Colic is frequent, prolonged and intense crying or fussiness in a healthy infant. Colic can be particularly frustrating for parents because the baby's distress occurs for no apparent reason and no amount of consoling seems to bring any relief. These episodes often occur in the evening, when parents themselves are often tired.
Episodes of colic usually peak when an infant is about 6 weeks old and decline significantly after 3 to 4 months of age. While the excessive crying will resolve with time, managing colic adds significant stress to caring for your newborn child.
You can take steps that may lessen the severity and duration of colic episodes, alleviate your own stress, and bolster confidence in your parent-child connection.
Fussing and crying are normal for infants, especially during the first three months. And the range for what is normal crying is difficult to pin down. In general, colic is defined as crying for three or more hours a day, three or more days a week, for three or more weeks.
Features of colic may include the following:
- Intense crying that may seem more like screaming or an expression of pain
- Crying for no apparent reason, unlike crying to express hunger or the need for a diaper change
- Extreme fussiness even after crying has diminished
- Predictable timing, with episodes often occurring in the evening
- Facial discoloring, such as reddening of the face or paler skin around the mouth
- Bodily tension, such as pulled up or stiffened legs, stiffened arms, clenched fists, arched back, or tense abdomen
Sometimes there is relief in symptoms after the infant passes gas or has a bowel movement. Gas is likely the result of swallowed air during prolonged crying.
When to see a doctor
Excessive, inconsolable crying may be colic or an indication of an illness or condition that causes pain or discomfort. Schedule an appointment with your child's doctor for a thorough exam if your infant experiences excessive crying or other signs or symptoms of colic.

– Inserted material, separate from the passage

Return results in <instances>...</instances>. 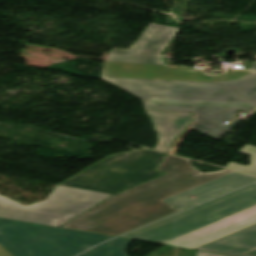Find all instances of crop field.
<instances>
[{"label":"crop field","instance_id":"crop-field-5","mask_svg":"<svg viewBox=\"0 0 256 256\" xmlns=\"http://www.w3.org/2000/svg\"><path fill=\"white\" fill-rule=\"evenodd\" d=\"M163 153L143 150L113 155L60 184L113 194L162 174L153 171Z\"/></svg>","mask_w":256,"mask_h":256},{"label":"crop field","instance_id":"crop-field-3","mask_svg":"<svg viewBox=\"0 0 256 256\" xmlns=\"http://www.w3.org/2000/svg\"><path fill=\"white\" fill-rule=\"evenodd\" d=\"M256 225V183L124 236L194 249Z\"/></svg>","mask_w":256,"mask_h":256},{"label":"crop field","instance_id":"crop-field-2","mask_svg":"<svg viewBox=\"0 0 256 256\" xmlns=\"http://www.w3.org/2000/svg\"><path fill=\"white\" fill-rule=\"evenodd\" d=\"M156 170L167 174L115 195L63 227L116 236L256 180L227 169L202 174L188 160L170 155Z\"/></svg>","mask_w":256,"mask_h":256},{"label":"crop field","instance_id":"crop-field-15","mask_svg":"<svg viewBox=\"0 0 256 256\" xmlns=\"http://www.w3.org/2000/svg\"><path fill=\"white\" fill-rule=\"evenodd\" d=\"M167 67H169V68H176V69L183 68V67H172V66H167Z\"/></svg>","mask_w":256,"mask_h":256},{"label":"crop field","instance_id":"crop-field-7","mask_svg":"<svg viewBox=\"0 0 256 256\" xmlns=\"http://www.w3.org/2000/svg\"><path fill=\"white\" fill-rule=\"evenodd\" d=\"M146 113L152 120L157 134L158 143L155 149L164 152L168 150L174 138L192 121L191 113L156 111H146Z\"/></svg>","mask_w":256,"mask_h":256},{"label":"crop field","instance_id":"crop-field-12","mask_svg":"<svg viewBox=\"0 0 256 256\" xmlns=\"http://www.w3.org/2000/svg\"><path fill=\"white\" fill-rule=\"evenodd\" d=\"M198 256H226V255H220V254L199 251Z\"/></svg>","mask_w":256,"mask_h":256},{"label":"crop field","instance_id":"crop-field-1","mask_svg":"<svg viewBox=\"0 0 256 256\" xmlns=\"http://www.w3.org/2000/svg\"><path fill=\"white\" fill-rule=\"evenodd\" d=\"M178 28L149 24L129 50L112 49L102 78L142 99L145 110L197 113L219 125L233 128L237 110L256 107V72L230 71L207 76L193 68L169 69L158 54Z\"/></svg>","mask_w":256,"mask_h":256},{"label":"crop field","instance_id":"crop-field-9","mask_svg":"<svg viewBox=\"0 0 256 256\" xmlns=\"http://www.w3.org/2000/svg\"><path fill=\"white\" fill-rule=\"evenodd\" d=\"M133 240L116 238L103 243L79 256H127L125 250Z\"/></svg>","mask_w":256,"mask_h":256},{"label":"crop field","instance_id":"crop-field-4","mask_svg":"<svg viewBox=\"0 0 256 256\" xmlns=\"http://www.w3.org/2000/svg\"><path fill=\"white\" fill-rule=\"evenodd\" d=\"M111 238L0 218V244L12 256H75Z\"/></svg>","mask_w":256,"mask_h":256},{"label":"crop field","instance_id":"crop-field-14","mask_svg":"<svg viewBox=\"0 0 256 256\" xmlns=\"http://www.w3.org/2000/svg\"><path fill=\"white\" fill-rule=\"evenodd\" d=\"M0 256H10V255L0 247Z\"/></svg>","mask_w":256,"mask_h":256},{"label":"crop field","instance_id":"crop-field-6","mask_svg":"<svg viewBox=\"0 0 256 256\" xmlns=\"http://www.w3.org/2000/svg\"><path fill=\"white\" fill-rule=\"evenodd\" d=\"M112 195L57 186L45 202L30 206L0 195V217L59 226ZM60 227V226H59Z\"/></svg>","mask_w":256,"mask_h":256},{"label":"crop field","instance_id":"crop-field-13","mask_svg":"<svg viewBox=\"0 0 256 256\" xmlns=\"http://www.w3.org/2000/svg\"><path fill=\"white\" fill-rule=\"evenodd\" d=\"M247 69H252V70H256V62H250L247 63L246 67Z\"/></svg>","mask_w":256,"mask_h":256},{"label":"crop field","instance_id":"crop-field-8","mask_svg":"<svg viewBox=\"0 0 256 256\" xmlns=\"http://www.w3.org/2000/svg\"><path fill=\"white\" fill-rule=\"evenodd\" d=\"M196 250L232 256H256V226L199 247Z\"/></svg>","mask_w":256,"mask_h":256},{"label":"crop field","instance_id":"crop-field-10","mask_svg":"<svg viewBox=\"0 0 256 256\" xmlns=\"http://www.w3.org/2000/svg\"><path fill=\"white\" fill-rule=\"evenodd\" d=\"M190 128H194L215 139L228 131L196 114H194V120Z\"/></svg>","mask_w":256,"mask_h":256},{"label":"crop field","instance_id":"crop-field-11","mask_svg":"<svg viewBox=\"0 0 256 256\" xmlns=\"http://www.w3.org/2000/svg\"><path fill=\"white\" fill-rule=\"evenodd\" d=\"M239 153L250 155L251 156L250 162H252V164L248 166H242V165L230 162L226 166V168L256 175V147L245 145L242 149L239 150Z\"/></svg>","mask_w":256,"mask_h":256}]
</instances>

The cause of colic is unknown. It may result from numerous contributing factors. While a number of causes have been explored, it's difficult for researchers to account for all the important features, such as why it usually begins late in the first month of life, how it varies among infants, why it happens at certain times of day and why it resolves on its own in time.

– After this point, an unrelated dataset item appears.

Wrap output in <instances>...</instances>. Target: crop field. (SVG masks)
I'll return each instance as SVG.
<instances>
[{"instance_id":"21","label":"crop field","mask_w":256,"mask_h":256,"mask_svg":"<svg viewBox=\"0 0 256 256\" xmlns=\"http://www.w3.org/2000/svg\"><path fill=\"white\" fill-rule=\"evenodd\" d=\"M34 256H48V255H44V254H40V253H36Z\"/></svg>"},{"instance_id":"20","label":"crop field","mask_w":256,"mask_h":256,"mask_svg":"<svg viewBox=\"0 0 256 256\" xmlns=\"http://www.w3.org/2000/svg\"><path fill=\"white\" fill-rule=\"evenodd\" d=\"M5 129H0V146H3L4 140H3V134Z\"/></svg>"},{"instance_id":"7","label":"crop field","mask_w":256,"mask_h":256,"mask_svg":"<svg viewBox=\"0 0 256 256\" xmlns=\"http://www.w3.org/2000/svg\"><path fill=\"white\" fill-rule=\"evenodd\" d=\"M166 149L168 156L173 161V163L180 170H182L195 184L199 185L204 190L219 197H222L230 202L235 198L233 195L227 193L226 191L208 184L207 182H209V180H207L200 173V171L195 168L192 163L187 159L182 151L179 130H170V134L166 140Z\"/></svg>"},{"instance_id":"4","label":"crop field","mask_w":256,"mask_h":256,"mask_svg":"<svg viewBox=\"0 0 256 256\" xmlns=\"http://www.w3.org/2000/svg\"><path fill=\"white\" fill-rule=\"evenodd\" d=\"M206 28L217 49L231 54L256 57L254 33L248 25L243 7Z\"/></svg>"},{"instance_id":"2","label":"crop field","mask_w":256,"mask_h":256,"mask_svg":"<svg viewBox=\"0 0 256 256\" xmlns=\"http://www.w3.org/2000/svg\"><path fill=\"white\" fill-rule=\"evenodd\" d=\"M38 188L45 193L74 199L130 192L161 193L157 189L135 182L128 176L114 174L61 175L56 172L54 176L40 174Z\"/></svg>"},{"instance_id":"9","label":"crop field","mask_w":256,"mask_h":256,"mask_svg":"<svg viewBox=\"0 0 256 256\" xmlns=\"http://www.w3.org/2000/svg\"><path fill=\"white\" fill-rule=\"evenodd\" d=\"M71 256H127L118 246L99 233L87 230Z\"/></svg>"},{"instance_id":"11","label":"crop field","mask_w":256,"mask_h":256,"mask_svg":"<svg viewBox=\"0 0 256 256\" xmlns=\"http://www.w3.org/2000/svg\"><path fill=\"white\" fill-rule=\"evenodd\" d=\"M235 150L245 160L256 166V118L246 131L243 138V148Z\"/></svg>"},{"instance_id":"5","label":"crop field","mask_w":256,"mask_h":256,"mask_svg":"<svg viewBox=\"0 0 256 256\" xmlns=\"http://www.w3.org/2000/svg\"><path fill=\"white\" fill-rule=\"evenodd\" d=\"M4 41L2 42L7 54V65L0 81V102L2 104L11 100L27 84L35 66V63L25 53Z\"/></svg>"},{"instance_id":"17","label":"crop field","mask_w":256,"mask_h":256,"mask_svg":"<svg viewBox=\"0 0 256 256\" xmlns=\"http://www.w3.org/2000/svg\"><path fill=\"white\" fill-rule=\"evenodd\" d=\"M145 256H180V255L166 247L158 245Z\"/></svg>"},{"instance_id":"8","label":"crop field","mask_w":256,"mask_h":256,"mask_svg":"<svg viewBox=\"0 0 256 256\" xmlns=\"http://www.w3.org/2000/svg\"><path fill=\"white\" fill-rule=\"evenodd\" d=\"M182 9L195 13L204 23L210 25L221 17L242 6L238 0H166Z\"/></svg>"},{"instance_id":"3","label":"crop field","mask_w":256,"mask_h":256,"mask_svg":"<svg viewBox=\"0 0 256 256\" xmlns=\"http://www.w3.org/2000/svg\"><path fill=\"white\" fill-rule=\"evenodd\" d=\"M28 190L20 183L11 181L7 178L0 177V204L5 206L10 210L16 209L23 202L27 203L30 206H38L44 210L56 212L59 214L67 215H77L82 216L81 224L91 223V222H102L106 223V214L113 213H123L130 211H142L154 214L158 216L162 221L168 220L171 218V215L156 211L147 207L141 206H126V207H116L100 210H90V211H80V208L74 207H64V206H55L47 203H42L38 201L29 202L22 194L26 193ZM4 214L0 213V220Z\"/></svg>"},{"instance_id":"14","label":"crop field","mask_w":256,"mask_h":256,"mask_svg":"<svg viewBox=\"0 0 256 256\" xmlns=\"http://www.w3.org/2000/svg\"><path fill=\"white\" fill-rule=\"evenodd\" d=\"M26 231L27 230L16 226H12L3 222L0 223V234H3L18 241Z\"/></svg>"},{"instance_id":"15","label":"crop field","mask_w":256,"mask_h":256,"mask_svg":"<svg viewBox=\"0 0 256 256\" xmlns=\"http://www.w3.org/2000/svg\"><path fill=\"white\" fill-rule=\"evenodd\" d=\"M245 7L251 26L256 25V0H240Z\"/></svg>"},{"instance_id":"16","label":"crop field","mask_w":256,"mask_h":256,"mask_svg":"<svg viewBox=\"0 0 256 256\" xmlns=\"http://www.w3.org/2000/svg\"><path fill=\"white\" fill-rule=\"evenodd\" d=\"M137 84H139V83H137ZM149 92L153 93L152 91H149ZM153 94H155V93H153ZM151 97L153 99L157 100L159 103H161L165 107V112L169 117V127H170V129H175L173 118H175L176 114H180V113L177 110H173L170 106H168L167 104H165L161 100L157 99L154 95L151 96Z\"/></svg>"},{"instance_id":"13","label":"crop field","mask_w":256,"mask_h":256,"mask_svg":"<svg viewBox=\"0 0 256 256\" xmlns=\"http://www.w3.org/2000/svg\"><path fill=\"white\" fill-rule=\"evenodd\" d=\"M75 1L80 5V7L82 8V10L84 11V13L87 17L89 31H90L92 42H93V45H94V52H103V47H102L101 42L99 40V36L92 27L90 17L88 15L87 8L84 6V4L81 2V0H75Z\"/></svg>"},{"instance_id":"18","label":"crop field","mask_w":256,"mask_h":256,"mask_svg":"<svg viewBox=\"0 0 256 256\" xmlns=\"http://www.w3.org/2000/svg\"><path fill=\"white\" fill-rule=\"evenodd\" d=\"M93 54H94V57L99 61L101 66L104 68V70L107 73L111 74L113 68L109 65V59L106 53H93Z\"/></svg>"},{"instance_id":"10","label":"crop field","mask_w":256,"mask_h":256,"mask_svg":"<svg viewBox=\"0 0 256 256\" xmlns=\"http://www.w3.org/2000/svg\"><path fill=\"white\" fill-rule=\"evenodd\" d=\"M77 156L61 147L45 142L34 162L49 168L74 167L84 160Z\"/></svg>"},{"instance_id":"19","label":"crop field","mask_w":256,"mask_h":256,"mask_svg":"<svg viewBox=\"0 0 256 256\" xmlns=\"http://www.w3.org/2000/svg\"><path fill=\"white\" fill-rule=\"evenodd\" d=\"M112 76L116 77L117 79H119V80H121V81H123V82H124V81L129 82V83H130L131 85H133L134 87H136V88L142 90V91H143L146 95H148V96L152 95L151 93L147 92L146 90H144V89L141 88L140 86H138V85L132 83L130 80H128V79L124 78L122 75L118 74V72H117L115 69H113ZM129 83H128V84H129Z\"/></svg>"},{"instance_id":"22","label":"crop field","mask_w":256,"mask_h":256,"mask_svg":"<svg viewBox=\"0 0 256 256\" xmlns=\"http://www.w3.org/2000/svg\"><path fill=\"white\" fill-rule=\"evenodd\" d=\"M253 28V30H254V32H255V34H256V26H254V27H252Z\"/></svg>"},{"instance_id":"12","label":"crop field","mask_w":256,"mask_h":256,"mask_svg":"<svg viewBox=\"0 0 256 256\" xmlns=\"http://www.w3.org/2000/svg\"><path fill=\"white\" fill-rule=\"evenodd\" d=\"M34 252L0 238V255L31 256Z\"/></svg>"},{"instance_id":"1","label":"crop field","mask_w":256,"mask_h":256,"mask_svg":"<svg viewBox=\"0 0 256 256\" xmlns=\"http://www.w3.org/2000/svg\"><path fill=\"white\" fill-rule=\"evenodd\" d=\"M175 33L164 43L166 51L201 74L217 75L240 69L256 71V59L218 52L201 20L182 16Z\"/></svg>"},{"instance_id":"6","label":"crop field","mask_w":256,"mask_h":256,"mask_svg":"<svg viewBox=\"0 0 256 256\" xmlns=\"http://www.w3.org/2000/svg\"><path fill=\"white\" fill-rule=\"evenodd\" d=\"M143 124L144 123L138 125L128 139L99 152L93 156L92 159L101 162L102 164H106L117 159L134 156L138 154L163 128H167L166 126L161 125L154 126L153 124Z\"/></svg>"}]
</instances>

Possible contributing factors that have been explored include:
- Digestive system that isn't fully developed
- Imbalance of healthy bacteria in the digestive tract
- Food allergies or intolerances
- Overfeeding, underfeeding or infrequent burping
- Early form of childhood migraine
- Family stress or anxiety
Risk factors for colic are not well-understood. Research has not shown differences in risk when the following factors were considered:
- Sex of the child
- Preterm and full-term pregnancies
- Formula-fed and breast-fed babies
Infants born to mothers who smoked during pregnancy or after delivery have an increased risk of developing colic.
Colic does not cause short-term or long-term medical problems for a child.
Colic is stressful for parents. Research has shown an association between colic and the following problems with parent well-being:
- Increased risk of postpartum depression in mothers
- Early cessation of breast-feeding
- Feelings of guilt, exhaustion, helplessness or anger
Shaken baby syndrome
The stress of calming a crying baby has sometimes prompted parents to shake or otherwise harm their child. Shaking a baby can cause serious damage to the brain and death. The risk of these uncontrolled reactions is greater if parents don't have information about soothing a crying child, education about colic and the support needed for caring for an infant with colic.